The put function above is iterative. If we need to keep track of how many nodes are below a certain node, a recursive implementation is probably easier. Same if we need to answer how many keys are < k?

# Traversals

## Iterating over the tree: Inorder traversal
1. Traverse left subtree
2. enqueue key
3. Traverse right subtree

In [8]:
from collections import deque

def traverse_inorder(node):
    q = deque()
    _traverse_inorder(node, q)
    return q

def _traverse_inorder(node, q):
    if not node:
        return None
    _traverse_inorder(node, q.left)
    q.append(node.key)
    _traverse_inorder(node, q.right)

# BST deletion


In [9]:
def delete_min_key(node, key):
    """
    Go left until finding a node with a null left link
    Replace the node by its right link
    update subtree counts
    """
    if not node.left:
        return node.right
    node.left = delete_min_key(node.left)
    node.count = 1 + node.left.size + node.right.size
    return node

## General deletion
To delete a node with key _k_: search for node _n_ containing key _k_.
Case 0: [0 Children] Delete _n_ by setting parent link to null
Case 1: [1 child] Delete _n_ by setting parent link to that child
Case 2: [2 children]
    1. Find smallest node in right subtree.
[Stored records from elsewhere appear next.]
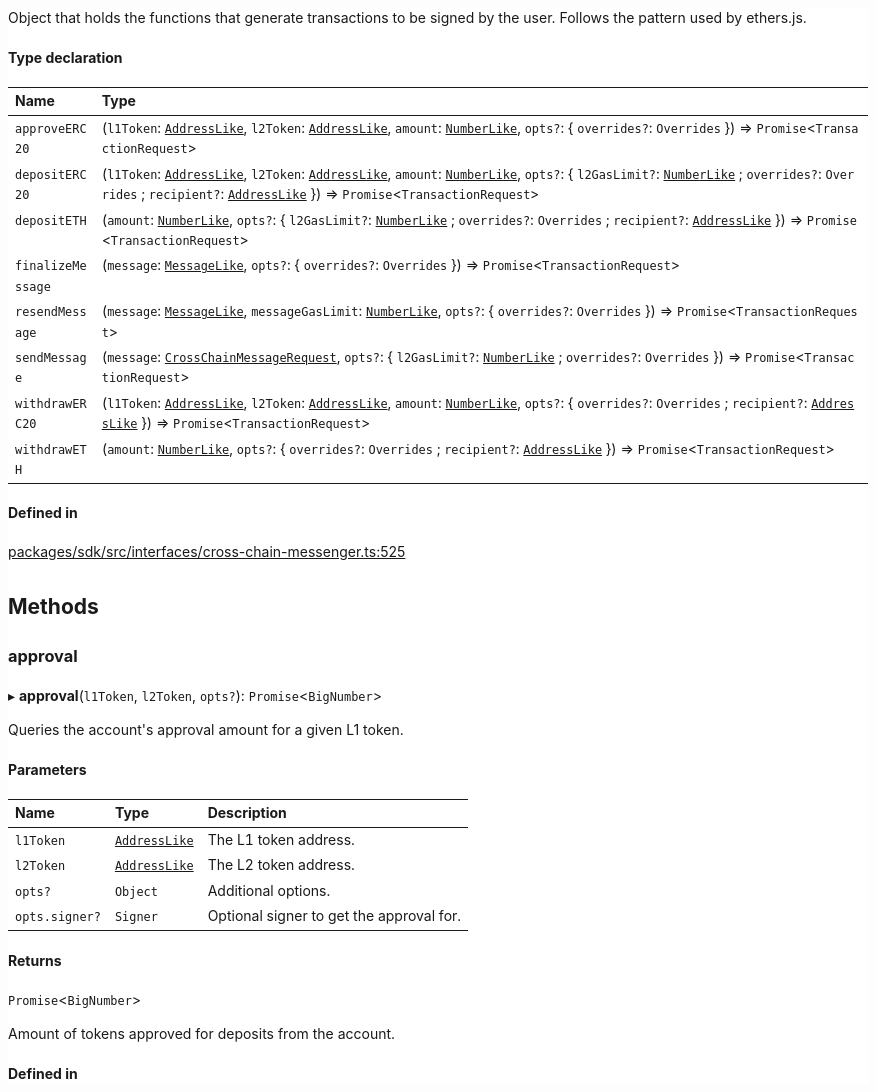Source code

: Object that holds the functions that generate transactions to be signed by the user.
Follows the pattern used by ethers.js.

#### Type declaration

| Name | Type |
| :------ | :------ |
| `approveERC20` | (`l1Token`: [`AddressLike`](../modules.md#addresslike), `l2Token`: [`AddressLike`](../modules.md#addresslike), `amount`: [`NumberLike`](../modules.md#numberlike), `opts?`: { `overrides?`: `Overrides`  }) => `Promise`<`TransactionRequest`\> |
| `depositERC20` | (`l1Token`: [`AddressLike`](../modules.md#addresslike), `l2Token`: [`AddressLike`](../modules.md#addresslike), `amount`: [`NumberLike`](../modules.md#numberlike), `opts?`: { `l2GasLimit?`: [`NumberLike`](../modules.md#numberlike) ; `overrides?`: `Overrides` ; `recipient?`: [`AddressLike`](../modules.md#addresslike)  }) => `Promise`<`TransactionRequest`\> |
| `depositETH` | (`amount`: [`NumberLike`](../modules.md#numberlike), `opts?`: { `l2GasLimit?`: [`NumberLike`](../modules.md#numberlike) ; `overrides?`: `Overrides` ; `recipient?`: [`AddressLike`](../modules.md#addresslike)  }) => `Promise`<`TransactionRequest`\> |
| `finalizeMessage` | (`message`: [`MessageLike`](../modules.md#messagelike), `opts?`: { `overrides?`: `Overrides`  }) => `Promise`<`TransactionRequest`\> |
| `resendMessage` | (`message`: [`MessageLike`](../modules.md#messagelike), `messageGasLimit`: [`NumberLike`](../modules.md#numberlike), `opts?`: { `overrides?`: `Overrides`  }) => `Promise`<`TransactionRequest`\> |
| `sendMessage` | (`message`: [`CrossChainMessageRequest`](CrossChainMessageRequest.md), `opts?`: { `l2GasLimit?`: [`NumberLike`](../modules.md#numberlike) ; `overrides?`: `Overrides`  }) => `Promise`<`TransactionRequest`\> |
| `withdrawERC20` | (`l1Token`: [`AddressLike`](../modules.md#addresslike), `l2Token`: [`AddressLike`](../modules.md#addresslike), `amount`: [`NumberLike`](../modules.md#numberlike), `opts?`: { `overrides?`: `Overrides` ; `recipient?`: [`AddressLike`](../modules.md#addresslike)  }) => `Promise`<`TransactionRequest`\> |
| `withdrawETH` | (`amount`: [`NumberLike`](../modules.md#numberlike), `opts?`: { `overrides?`: `Overrides` ; `recipient?`: [`AddressLike`](../modules.md#addresslike)  }) => `Promise`<`TransactionRequest`\> |

#### Defined in

[packages/sdk/src/interfaces/cross-chain-messenger.ts:525](https://github.com/ethereum-optimism/optimism/blob/develop/packages/sdk/src/interfaces/cross-chain-messenger.ts#L525)

## Methods

### approval

▸ **approval**(`l1Token`, `l2Token`, `opts?`): `Promise`<`BigNumber`\>

Queries the account's approval amount for a given L1 token.

#### Parameters

| Name | Type | Description |
| :------ | :------ | :------ |
| `l1Token` | [`AddressLike`](../modules.md#addresslike) | The L1 token address. |
| `l2Token` | [`AddressLike`](../modules.md#addresslike) | The L2 token address. |
| `opts?` | `Object` | Additional options. |
| `opts.signer?` | `Signer` | Optional signer to get the approval for. |

#### Returns

`Promise`<`BigNumber`\>

Amount of tokens approved for deposits from the account.

#### Defined in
So, go right once, then left until you hit a null link.
    2. Delete the minimum in _n_'s right subtree
    3. Put _x_ in _n_'s spot
    4. update links and node counts after recursive calls

In [10]:
# not good
def delete(node, key):
    if not node:
        return None
    if key < node.key:                     # Searching for the key
        delete(node.left, key)             # |
    elif key > node.key:                   # |
        delete(node.right, key)            # |
    else:                                  # Found it
        if not node.right:                 # Cases 0 and 1: 0 or 1 children
            return node.left               # |
        if not node.left:                  # |
            return node.right              # |
                                           # |
        temp = node                        # Case 2: 2 children
        node = min(temp.right)             # |
        node.right = delete_min_key(temp.right)
        node.left = temp.left              # |

    node.count = node.left.size + node.right.size + 1
    return node

The issue with the above implementation is that, over time, the tree becomes less balanced. The height of the tree will eventually become sqrt(N) rather than lg N. Random choice between subtrees shows the same problem.